The family of a Chinese victim of mustard gas left behind by the Japanese troops during World War II has decided to file a lawsuit against the Japanese government, lawyers have told China Daily.
Family members of Li Guizhen, who died on August 21 from serious burns from the highly toxic gas, will bring action in a Japanese court.
Some 43 other victims of the leak in Qiqihar in northeast China's Heilongjiang Province in early August hope that government officials can negotiate a settlement in the matter. A third round of Sino-Japanese discussions began yesterday in Beijing.
The Li family's lawyer Su Xiangxiang said the family plans to officially proceed with its suit the same day that 10 Japanese victims of chemical weapons left by the Japanese army during World War II plan to sue the Japanese government.

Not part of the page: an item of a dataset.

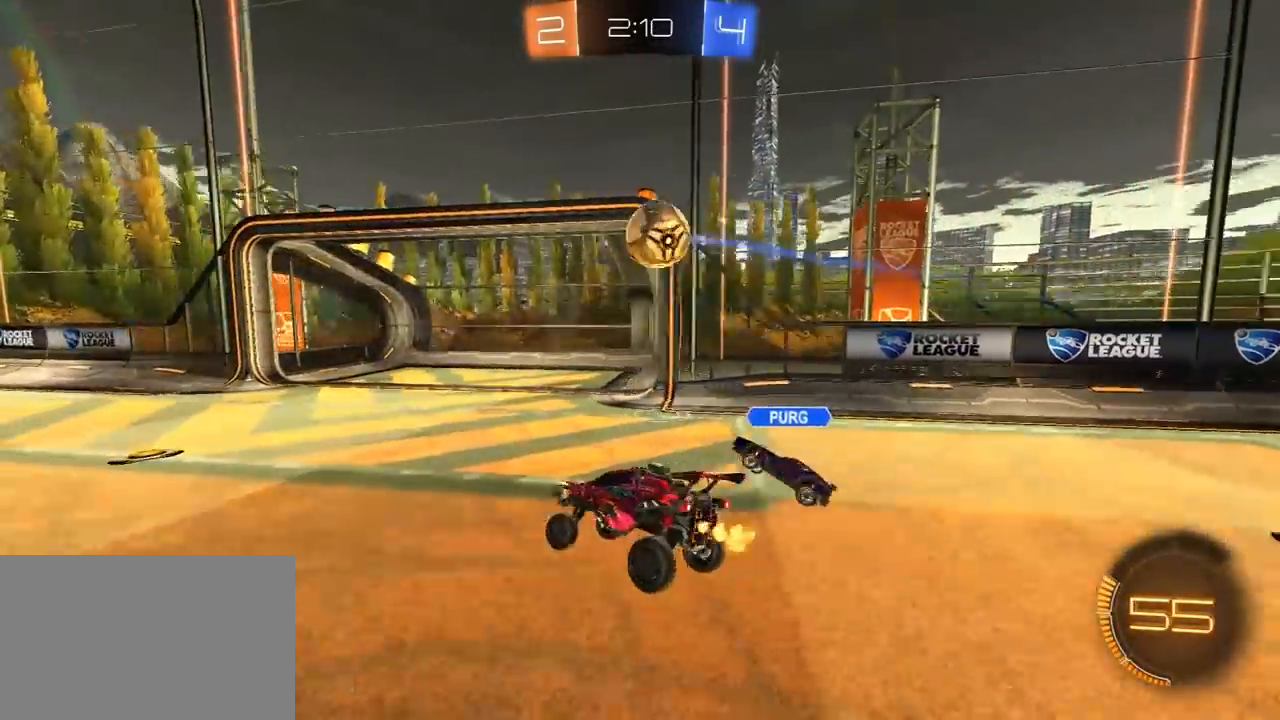
{"dt_ms": 500, "buttons": ["R1"], "left_stick": "right", "right_stick": "center", "events": [[250, "left_stick", "right"], [333, "L2", "down"], [433, "L2", "up"], [483, "R1", "down"]]}
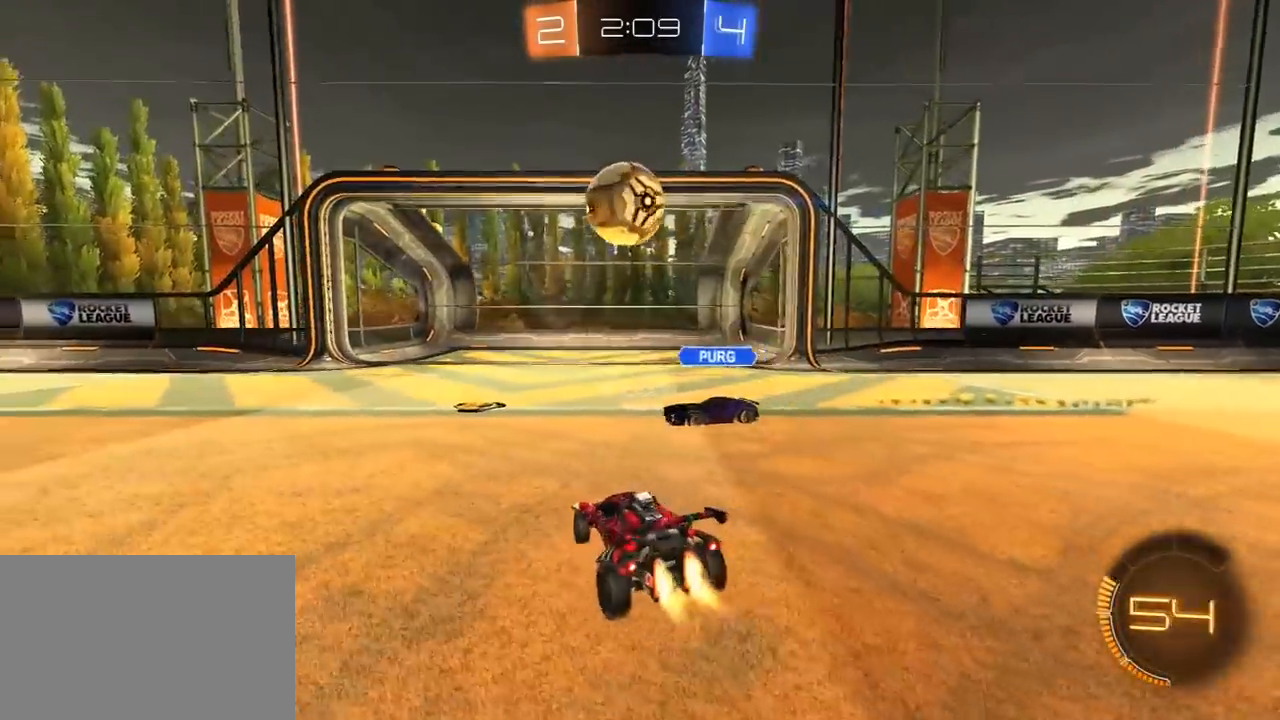
{"dt_ms": 500, "buttons": ["R1"], "left_stick": "left", "right_stick": "center", "events": [[67, "left_stick", "up"], [150, "left_stick", "left"], [233, "R1", "up"], [350, "R1", "down"]]}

The 10 -- all Japanese children -- were poisoned in April by drinking water from local wells tainted by a chemical weapons factory in Japan used during the war.
When asked why he chose the same day as the Japanese victims, Su said in a telephone interview that both plaintiffs suffered from the same toxic chemical elements.
Statistics show that at least 22 cases have been filed against the Japanese government or Japanese enterprises by Chinese civilians since 1995 involving toxins from the war.
Yu Ning, deputy chairman of the All-China Lawyers' Association, said Chinese civilians have only won or partially won three suits, and achieved settlements in other lawsuits.
Chinese plaintiffs have failed in about a dozen other suits, and another seven lawsuits have not yet gone to hearings, Yu added.
However, Japanese defendants in three suits have appealed to higher courts, including one which resulted in a recent ruling by a Tokyo District Court judge who ordered the Japanese government to pay compensation to 13 Chinese victims.